Maar rond 1990 begonnen de verhoudingen in Nederland, net als in de rest van de westerse wereld, te veranderen: vrouwen gingen linkser stemmen dan mannen. Toch moeten de verschillen tussen mannen en vrouwen niet worden overdreven. In veel gevallen gedroegen mannelijke en vrouwelijke kiezers zich hetzelfde. Het opkomstpercentage was meestal even hoog en over veel onderwerpen vielen geen verschillende opvattingen te bespeuren.

De nieuwe opstelling van vrouwen weerspiegelde vooral hun veranderende maatschappelijke positie. Ze werden actiever op de arbeidsmarkt en begonnen voor hun belangen te stemmen. Vrouwen die ontevreden waren over hun arbeidsvoorwaarden of vrouwen die voor de overheid werkten, bijvoorbeeld in de zorg of het onderwijs, vonden in linkse partijen bondgenoten. Ook de aandacht voor vrouwenemancipatie in de media leidde tot een grotere bewustwording, die zich vertaalde in links stemgedrag.

Meer vrouwen zouden overwegen PVV te stemmen

Inmiddels zijn steeds meer belemmeringen voor vrouwen op de arbeidsmarkt en in hun privéleven opgeheven.

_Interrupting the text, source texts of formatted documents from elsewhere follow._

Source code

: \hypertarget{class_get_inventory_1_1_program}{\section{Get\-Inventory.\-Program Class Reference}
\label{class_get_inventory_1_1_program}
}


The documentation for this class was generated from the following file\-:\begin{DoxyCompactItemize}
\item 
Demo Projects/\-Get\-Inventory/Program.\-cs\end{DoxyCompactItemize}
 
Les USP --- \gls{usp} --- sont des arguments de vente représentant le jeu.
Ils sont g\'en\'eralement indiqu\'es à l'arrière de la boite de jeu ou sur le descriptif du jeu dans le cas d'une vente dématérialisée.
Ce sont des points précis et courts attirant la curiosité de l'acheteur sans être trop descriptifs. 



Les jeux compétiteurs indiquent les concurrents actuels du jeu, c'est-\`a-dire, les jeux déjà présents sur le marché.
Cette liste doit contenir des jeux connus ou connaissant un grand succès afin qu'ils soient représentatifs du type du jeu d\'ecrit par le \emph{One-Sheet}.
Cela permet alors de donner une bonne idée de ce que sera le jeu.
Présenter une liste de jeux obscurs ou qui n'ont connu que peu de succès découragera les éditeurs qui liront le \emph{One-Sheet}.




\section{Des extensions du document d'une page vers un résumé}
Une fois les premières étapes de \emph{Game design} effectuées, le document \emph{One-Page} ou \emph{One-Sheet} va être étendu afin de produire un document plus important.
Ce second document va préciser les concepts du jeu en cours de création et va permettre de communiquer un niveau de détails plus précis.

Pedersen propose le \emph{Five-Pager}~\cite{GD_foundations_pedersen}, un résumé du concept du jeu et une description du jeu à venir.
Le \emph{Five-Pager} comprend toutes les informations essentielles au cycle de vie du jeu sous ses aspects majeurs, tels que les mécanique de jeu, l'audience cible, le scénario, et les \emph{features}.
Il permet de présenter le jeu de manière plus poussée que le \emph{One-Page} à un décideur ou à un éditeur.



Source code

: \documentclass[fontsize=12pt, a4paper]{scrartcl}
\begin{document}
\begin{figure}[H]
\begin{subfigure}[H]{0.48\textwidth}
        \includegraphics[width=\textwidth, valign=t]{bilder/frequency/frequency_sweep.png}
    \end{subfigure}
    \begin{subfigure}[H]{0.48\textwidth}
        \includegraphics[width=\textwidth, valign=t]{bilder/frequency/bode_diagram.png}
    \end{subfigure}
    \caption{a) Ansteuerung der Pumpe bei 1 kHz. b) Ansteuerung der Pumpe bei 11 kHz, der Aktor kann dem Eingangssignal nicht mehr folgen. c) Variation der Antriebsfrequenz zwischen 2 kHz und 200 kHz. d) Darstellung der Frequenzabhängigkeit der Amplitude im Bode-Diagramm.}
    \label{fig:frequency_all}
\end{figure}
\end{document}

Interessant is nu of andere kwesties het vrouwelijke stemgedrag gaan bepalen. Bij de laatste Kamerverkiezingen in 2012 was dat nog niet het geval: de PvdA en GroenLinks kregen meer vrouwelijke dan mannelijke kiezers achter zich, en de VVD en de PVV trokken juist meer mannen.

Volgens recent onderzoek zouden vrouwen minder vaak extreem- rechts stemmen, omdat ze moeite hebben met het stigma dat op deze stroming rust. Maar recente peilingen laten zien dat de aanhang van de PVV niet meer alleen uit de geijkte ‘boze, witte mannen’ bestaat. Ook vrouwen zouden vaker overwegen op Geert Wilders te stemmen – niet voor niets heeft hij vrouwen op nummer twee en drie van de kieslijst voor de komende Kamerverkiezingen gezet.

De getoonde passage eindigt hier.